Even before we’d met him, it fascinated us no end that a Filipino would be living in Franschhoek — and this was one of the first questions I asked him when we finally met up.


“What’s it like, living over here?” I asked him. It’s undeniably a beautiful place, but I was interested in the aspects of real life in this part of the world, a place so far from reality as we know it.

“We love it here,” Lit said. And obviously, they lead a wonderful and pretty relaxed life.

When he isn’t working, Lit’s walking his two dogs along some of the most fantastic scenery in the world, and going on safari. Or sampling wines or heading for Cape Town, where the atmosphere is of course more cosmopolitan.
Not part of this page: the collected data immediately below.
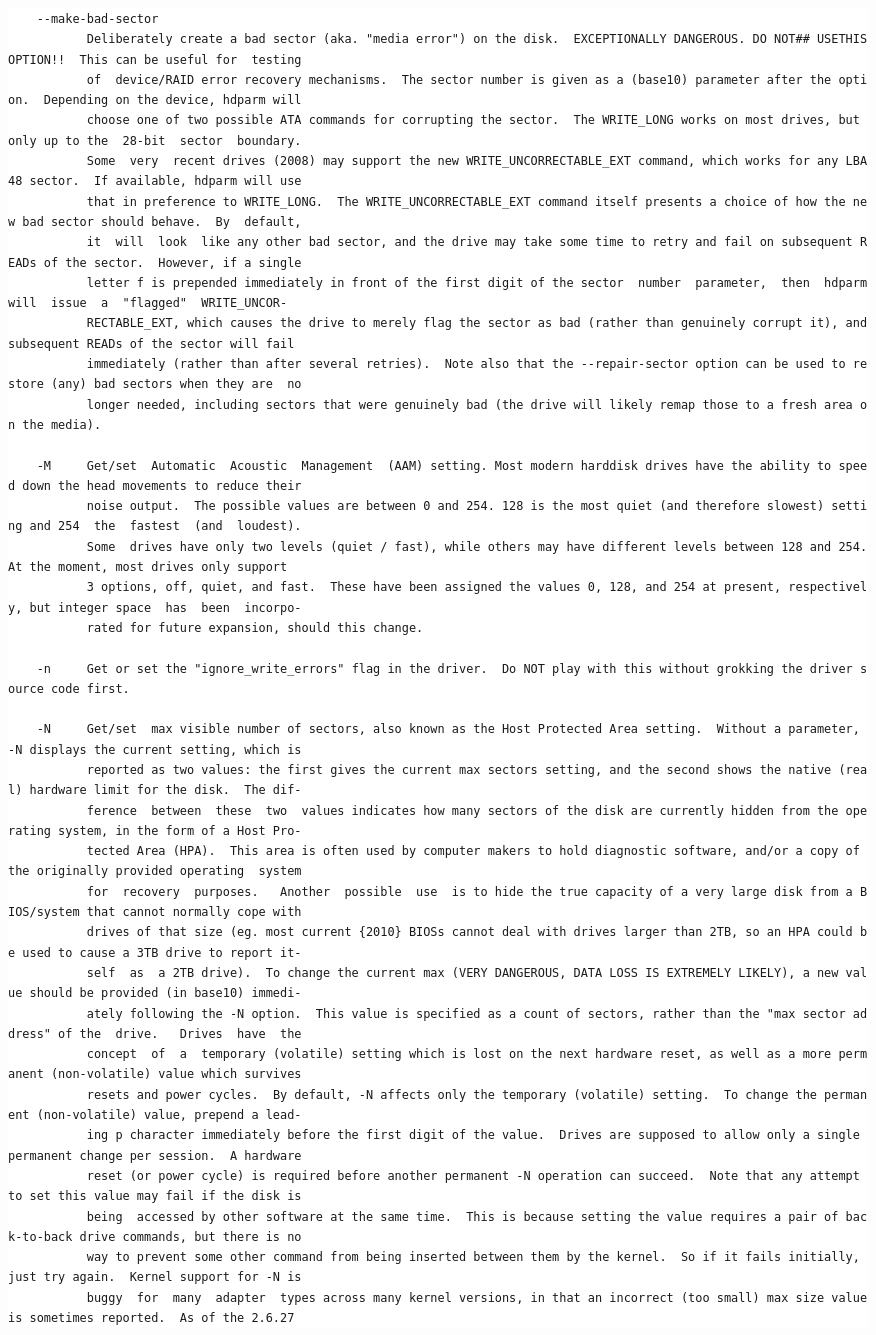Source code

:         --make-bad-sector
               Deliberately create a bad sector (aka. "media error") on the disk.  EXCEPTIONALLY DANGEROUS. DO NOT## USETHIS OPTION!!  This can be useful for  testing
               of  device/RAID error recovery mechanisms.  The sector number is given as a (base10) parameter after the option.  Depending on the device, hdparm will
               choose one of two possible ATA commands for corrupting the sector.  The WRITE_LONG works on most drives, but only up to the  28-bit  sector  boundary.
               Some  very  recent drives (2008) may support the new WRITE_UNCORRECTABLE_EXT command, which works for any LBA48 sector.  If available, hdparm will use
               that in preference to WRITE_LONG.  The WRITE_UNCORRECTABLE_EXT command itself presents a choice of how the new bad sector should behave.  By  default,
               it  will  look  like any other bad sector, and the drive may take some time to retry and fail on subsequent READs of the sector.  However, if a single
               letter f is prepended immediately in front of the first digit of the sector  number  parameter,  then  hdparm  will  issue  a  "flagged"  WRITE_UNCOR‐
               RECTABLE_EXT, which causes the drive to merely flag the sector as bad (rather than genuinely corrupt it), and subsequent READs of the sector will fail
               immediately (rather than after several retries).  Note also that the --repair-sector option can be used to restore (any) bad sectors when they are  no
               longer needed, including sectors that were genuinely bad (the drive will likely remap those to a fresh area on the media).
 
        -M     Get/set  Automatic  Acoustic  Management  (AAM) setting. Most modern harddisk drives have the ability to speed down the head movements to reduce their
               noise output.  The possible values are between 0 and 254. 128 is the most quiet (and therefore slowest) setting and 254  the  fastest  (and  loudest).
               Some  drives have only two levels (quiet / fast), while others may have different levels between 128 and 254.  At the moment, most drives only support
               3 options, off, quiet, and fast.  These have been assigned the values 0, 128, and 254 at present, respectively, but integer space  has  been  incorpo‐
               rated for future expansion, should this change.
 
        -n     Get or set the "ignore_write_errors" flag in the driver.  Do NOT play with this without grokking the driver source code first.
 
        -N     Get/set  max visible number of sectors, also known as the Host Protected Area setting.  Without a parameter, -N displays the current setting, which is
               reported as two values: the first gives the current max sectors setting, and the second shows the native (real) hardware limit for the disk.  The dif‐
               ference  between  these  two  values indicates how many sectors of the disk are currently hidden from the operating system, in the form of a Host Pro‐
               tected Area (HPA).  This area is often used by computer makers to hold diagnostic software, and/or a copy of the originally provided operating  system
               for  recovery  purposes.   Another  possible  use  is to hide the true capacity of a very large disk from a BIOS/system that cannot normally cope with
               drives of that size (eg. most current {2010} BIOSs cannot deal with drives larger than 2TB, so an HPA could be used to cause a 3TB drive to report it‐
               self  as  a 2TB drive).  To change the current max (VERY DANGEROUS, DATA LOSS IS EXTREMELY LIKELY), a new value should be provided (in base10) immedi‐
               ately following the -N option.  This value is specified as a count of sectors, rather than the "max sector address" of the  drive.   Drives  have  the
               concept  of  a  temporary (volatile) setting which is lost on the next hardware reset, as well as a more permanent (non-volatile) value which survives
               resets and power cycles.  By default, -N affects only the temporary (volatile) setting.  To change the permanent (non-volatile) value, prepend a lead‐
               ing p character immediately before the first digit of the value.  Drives are supposed to allow only a single permanent change per session.  A hardware
               reset (or power cycle) is required before another permanent -N operation can succeed.  Note that any attempt to set this value may fail if the disk is
               being  accessed by other software at the same time.  This is because setting the value requires a pair of back-to-back drive commands, but there is no
               way to prevent some other command from being inserted between them by the kernel.  So if it fails initially, just try again.  Kernel support for -N is
               buggy  for  many  adapter  types across many kernel versions, in that an incorrect (too small) max size value is sometimes reported.  As of the 2.6.27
Friends have told me that when they go around Franschhoek with Lit and Kitty, the whole world knows them and it’s literally “Hi Lit,” or “Hi Kitty” everywhere.

I gave Lit also a rundown of all the hotels I’d chosen for this trip, and he seemed to know everyone running the ones in the Cape area, as well.


The garden of Le Quartier Francais

Later on, when we’d said goodbye to Lit and were on our way to lunch at Somerset West, in the car we’d talked about how surreal this morning was: there we were, three Filipinos with enough common friends to instantly be real friends, having coffee and rooibos tea in a garden terrace of a lovely hotel in a tiny town like Franschhoek at one end of Africa, which is really almost one end of the world.

It felt so comfortable, and yet it was so far from our reality.

A nice, relaxing, delicious and very liquid lunch
at one of the Cape’s grandest wineries.

We didn’t even know where we were. Of course it was South Africa; but it felt like Manila because we three were sitting around talking as if we were in a restaurant or a coffee shop at The Fort or somewhere in Makati.

But the scenery could have been anywhere. It was South Africa but it could have been Provence, Napa Valley, or somewhere else beautiful in California. Or even somewhere in Switzerland.

Surreal, but nice, as Julia Roberts said in that movie “Notting Hill.” And just another day in our never-ending, and never-endingly eventful Travelife.